Given an input primary sequence, Parse calculates nu_model, β-turn propensity, and r_model, both for the whole sequence and at the residue level. From these calculations, each position in the primary sequence is relabeled as either P, D, or F, which is then used to predict domain level structure, as explained in Paiz et al 2020 bioRxiv.

nu_model is determined by log(Rh/2.16)/log(N), where N is amino acid length and Rh is calculated as decribed by eq 2 in English et al (JPCB 2019, vol 123, 10014-10024).

β-turn propensity is determined using the scale from Levitt (Biochemistry 1978, vol 17, pgs 4277-4285).

r_model is the ratio β-turn propensity / nu_model.

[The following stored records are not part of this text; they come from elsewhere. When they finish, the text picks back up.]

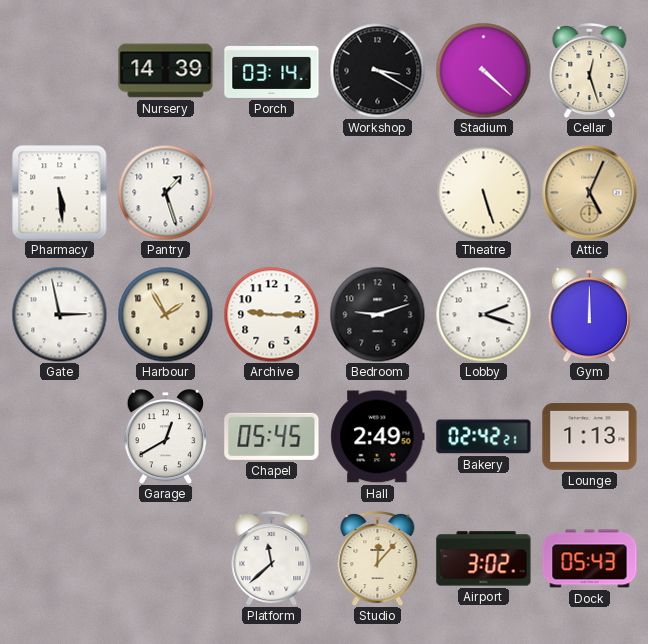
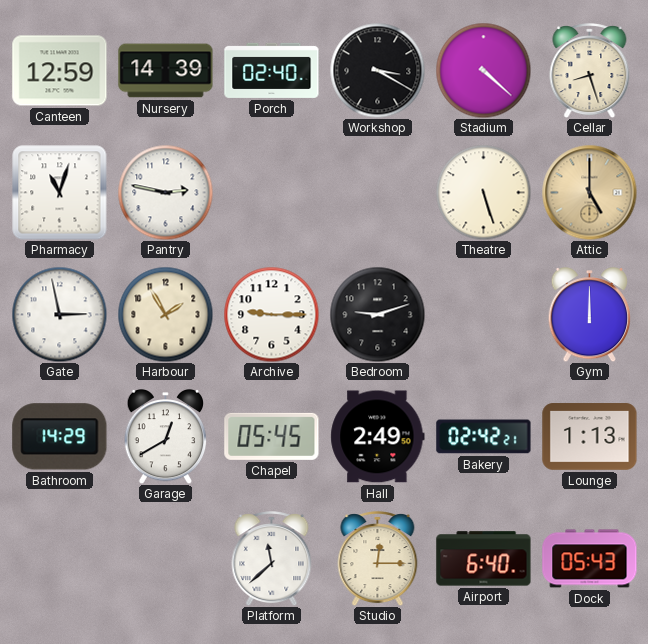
Canteen: none -> 12:59
Porch: 03:14 -> 02:40
Cellar: 12:27 -> 8:27
Pharmacy: 5:29 -> 11:03
Pantry: 1:27 -> 2:47
Attic: 5:04 -> 5:00
Lobby: 2:18 -> none
Bathroom: none -> 14:29
Studio: 12:07 -> 12:15
Airport: 3:02 -> 6:40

Residue level values for r_model (calculated by a sliding-window scheme) are output into the text file, "residue_level_rmodel.csv". This file contains 4 columns, the first is residue number, the second is 1-letter code for the amino acid type, the third is the position label (P, D, or F), and the fourth is the value in r_model for the window centered on the residue position.


To use Parse:
1. Compile Parse.f using a fortran compiler. The program was tested using GNU Fortran (Homebrew GCC 11.1.0_1) 11.1.0.
2. Run the program using the obtained executable followed by the protein primary sequence, for example "./a.out SEQUENCESEQUENCESEQUENCESEQUENCE" without the quotes.

The Parse.f program limits primary sequence lengths to at least 25 residues, which is required for the sliding-window scheme, and no longer than 10000.